Alors que le débat public bat son plein et que les expérimentations ont débuté dans l’espace européen, le réseau de médias Euractiv vient de révéler un leak en publiant des extraits d’une ébauche de livre blanc sur l’intelligence artificielle émanant de la Commission Européenne.
C’est une phrase extraite par les journalistes d’Euractiv de ce livre blanc qui jette le trouble : parmi les propositions faisant corps autour d’une approche européenne de l’intelligence artificielle, ils notent que le futur cadre réglementaire pourrait « inclure une interdiction provisoire de l’utilisation des techniques de reconnaissance faciale dans les lieux publics ». Et ce « pour une période définie (3 à 5 ans par exemple), durant lesquels une méthodologie rigoureuse destinée à évaluer l’impact de cette technologie d’éventuelles mesures de gestion des risques pourraient être identifiées et développées. »
Des expérimentations en cours
La technologie de la reconnaissance faciale fait l’objet de tests poussés au Royaume-Uni depuis 2016, notamment par Scotland Yard.
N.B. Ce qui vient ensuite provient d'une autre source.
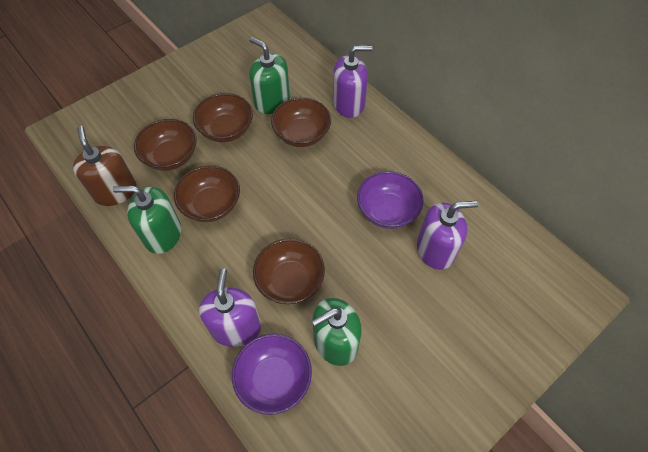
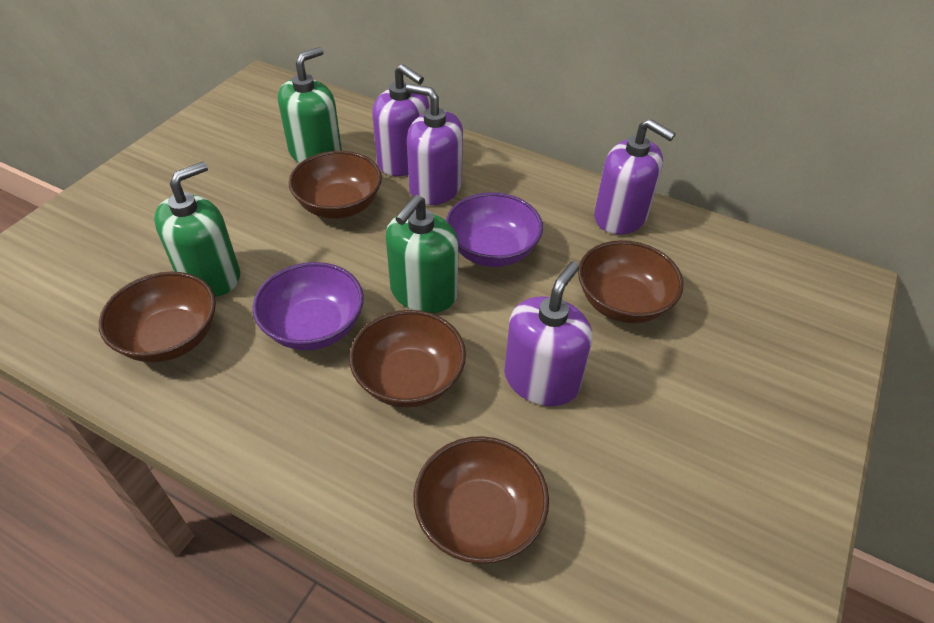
brown soap dispenser: [73,126,137,206] = 1 -> none = 0
purple soap dispenser: [199,268,261,347] [333,45,372,118] [417,201,479,270] = 3 -> [372,64,429,176] [406,84,463,205] [504,261,592,406] [594,119,676,234] = 4

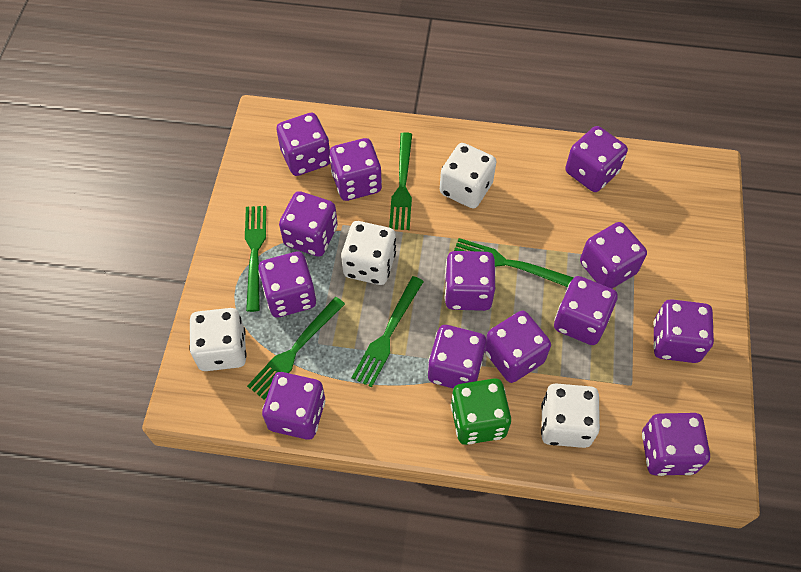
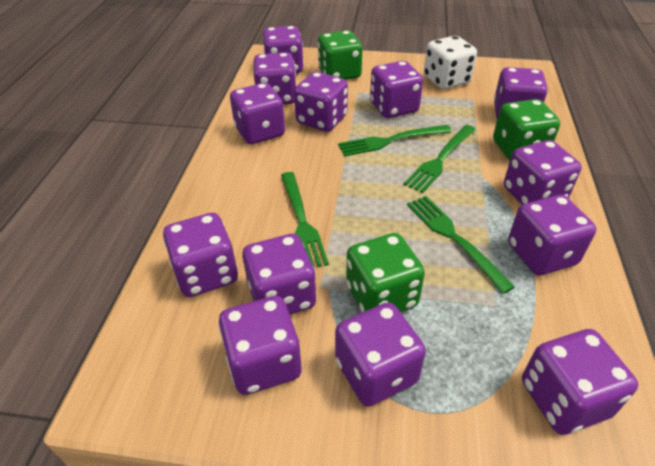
green dice: [451,378,511,445] = 1 -> [318,30,363,80] [346,233,425,312] [493,99,560,160] = 3
green fork: [245,206,266,312] [247,297,345,400] [352,276,424,387] [389,132,412,230] [454,238,574,287] = 5 -> [281,172,329,268] [338,125,452,156] [403,125,476,193] [407,196,515,294] = 4
white dice: [189,308,247,371] [341,221,396,285] [440,143,496,208] [541,384,600,448] = 4 -> [424,36,477,89] = 1

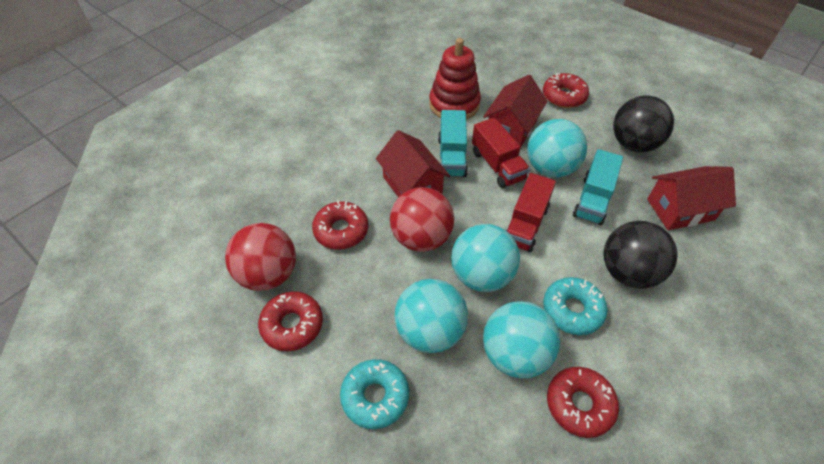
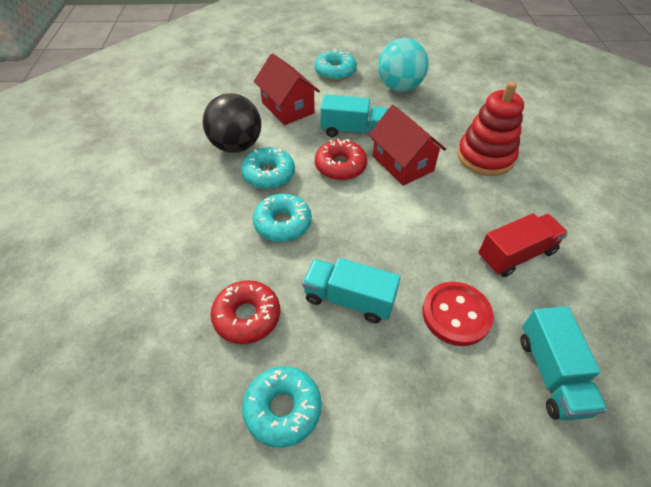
black ball: [603,221,678,288] [613,96,674,152] = 2 -> [203,93,261,153] = 1
red ball: [225,223,296,291] [390,187,454,252] = 2 -> none = 0
red button: none = 0 -> [422,282,494,346] = 1
red donut: [258,291,323,351] [312,201,368,250] [543,73,589,108] [547,367,619,438] = 4 -> [211,280,280,344] [315,138,367,180] = 2
red house: [376,130,450,197] [483,75,548,148] [647,166,736,230] = 3 -> [254,53,320,125] [369,105,446,186] = 2
red truck: [472,117,530,188] [506,173,556,252] = 2 -> [478,213,568,277] = 1
turquoise ball: [395,279,468,353] [451,224,520,292] [483,301,560,378] [527,119,587,178] = 4 -> [378,38,429,92] = 1
turquoise donut: [340,359,409,429] [543,277,607,335] = 2 -> [241,147,295,189] [242,366,321,448] [253,194,312,242] [314,49,357,81] = 4
turquoise truck: [438,110,468,177] [573,149,623,225] = 2 -> [302,258,401,323] [320,94,388,141] [520,306,607,421] = 3

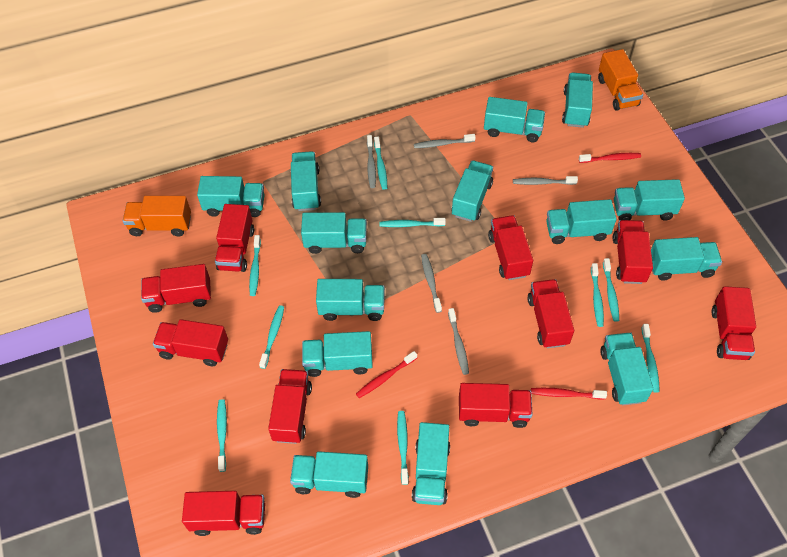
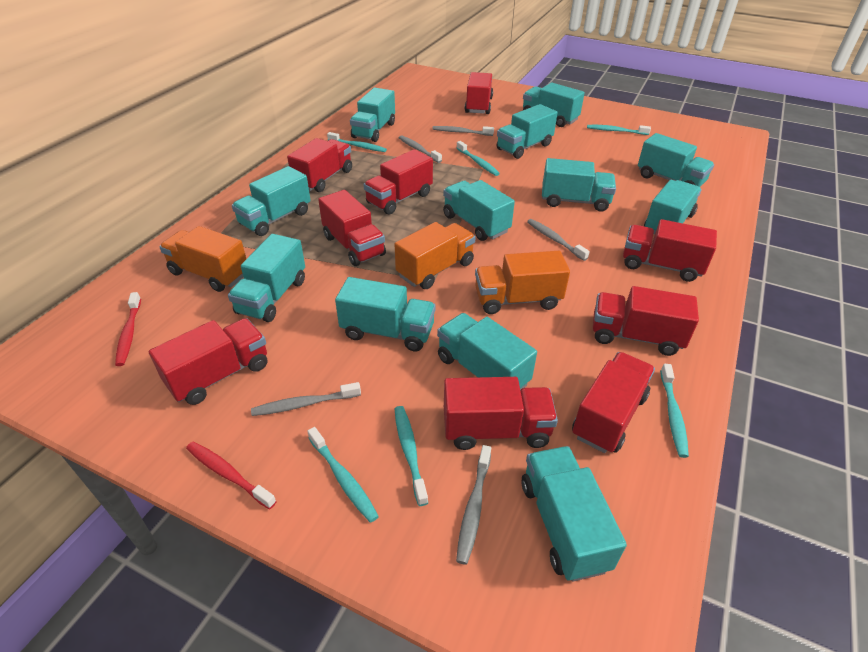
orange truck: [123,196,191,237] [598,49,643,111] = 2 -> [159,226,246,292] [394,222,476,289] [475,251,570,314] = 3
red toothbrush: [356,351,417,398] [531,388,607,399] [579,153,641,163] = 3 -> [115,292,141,366] [186,442,277,509] = 2
red truck: [141,264,211,313] [153,319,228,366] [182,491,265,536] [215,204,254,272] [268,369,312,444] [459,383,533,428] [488,215,533,280] [527,279,574,348] [613,220,653,284] [711,286,756,360] = 10 -> [149,318,267,405] [287,138,352,192] [318,190,386,266] [364,149,433,215] [444,377,558,450] [465,72,493,114] [572,352,655,453] [593,286,699,356] [623,219,717,282] = 9
turquoise toothbrush: [217,399,227,472] [249,235,261,296] [259,305,284,369] [374,137,387,190] [380,218,446,227] [397,411,409,485] [591,263,604,327] [603,258,619,322] [641,324,660,393] = 9 -> [307,427,379,523] [327,132,387,152] [395,406,428,506] [457,141,500,176] [587,125,651,135] [660,364,689,458] = 6
turquoise truck: [197,176,265,217] [290,451,368,498] [291,151,321,211] [301,212,367,254] [302,331,373,377] [316,279,385,321] [412,422,450,505] [452,161,493,222] [484,97,545,142] [546,199,617,244] [562,73,593,128] [600,332,653,405] [614,179,685,221] [651,237,722,281] = 14 -> [228,234,305,322] [232,166,311,236] [335,277,436,352] [350,88,395,142] [437,313,537,390] [443,180,515,241] [497,104,558,159] [522,446,627,582] [523,83,585,127] [542,158,616,212] [638,133,714,187] [644,180,702,234] = 12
De son côté, l’Allemagne s’apprête à lancer un projet visant à équiper 134 gares et 14 aéroports.
En France, après les expériences menées en grandeur nature dans les aéroports parisiens et lors du carnaval de Nice, c’est le système d’identification par reconnaissance faciale de l’Etat français Alicem qui est attendu dans les mois à venir.
Une fiabilité à parfaire
Si les tenants de la technologie de la reconnaissance faciale vantent ses mérites, notamment à des fins de surveillance, ses détracteurs n’ont de cesse de lui opposer ses dérives. Les opposants dénoncent un taux de reconnaissance extrêmement bas, ainsi que des « faux positifs », autrement dit des identifications erronées nombreuses.

Le logiciel, qui analyse les visages et les compare à d’autres visages contenu dans la base de données, semble échouer significativement dans le cas des femmes et pour les personnes non-blanches.
Un cadre réglementaire à penser
La Chine utilise largement la reconnaissance faciale, pour identifier les passants dans la rue, les magasins, les aéroports, les stades, et potentiellement les manifestants. Aux Etats-Unis, comme en Europe, on réfléchit. L’exécutif américain a proposé 10 principes, allant de l’instauration d’une confiance publique dans l’IA à la garantie que les citoyens peuvent prendre part au processus d’élaboration des règles relatives à cette innovation.
En Europe, la mise en place de la technologie doit s’inscrire dans un cadre réglementaire compatible avec le RGPD. En France, la Cnil a déjà émis des réserves, en réclamant notamment la mise en lumière des risques technologiques, éthiques et sociétaux tout en rappelant le cadre réglementaire s’imposant aux dispositifs de reconnaissance faciale.
Interdiction, ou pas ?
Dans ce contexte, les révélations d’Euractiv, à prendre au conditionnel, soufflent le chaud et le froid sur le visage de la reconnaissance faciale.
Le froid car une interdiction drastique dans les lieux publics pourrait compromettre l’avenir d’une technologie prometteuse. Et mettre à mal le secteur économique de l’intelligence artificielle et de la reconnaissance biométrique. Le chaud, car un moratoire de trois à cinq ans assorti d’exceptions, notamment dans le domaine de la sécurité ou de la recherche, permettrait d’accompagner plus sereinement le déploiement de la reconnaissance faciale.
On en saura plus, sur l’application éventuelle du principe de précaution, le mois prochain. C’est le moment qu’a choisi l’exécutif européen pour annoncer ses propositions en matière d’intelligence artificielle.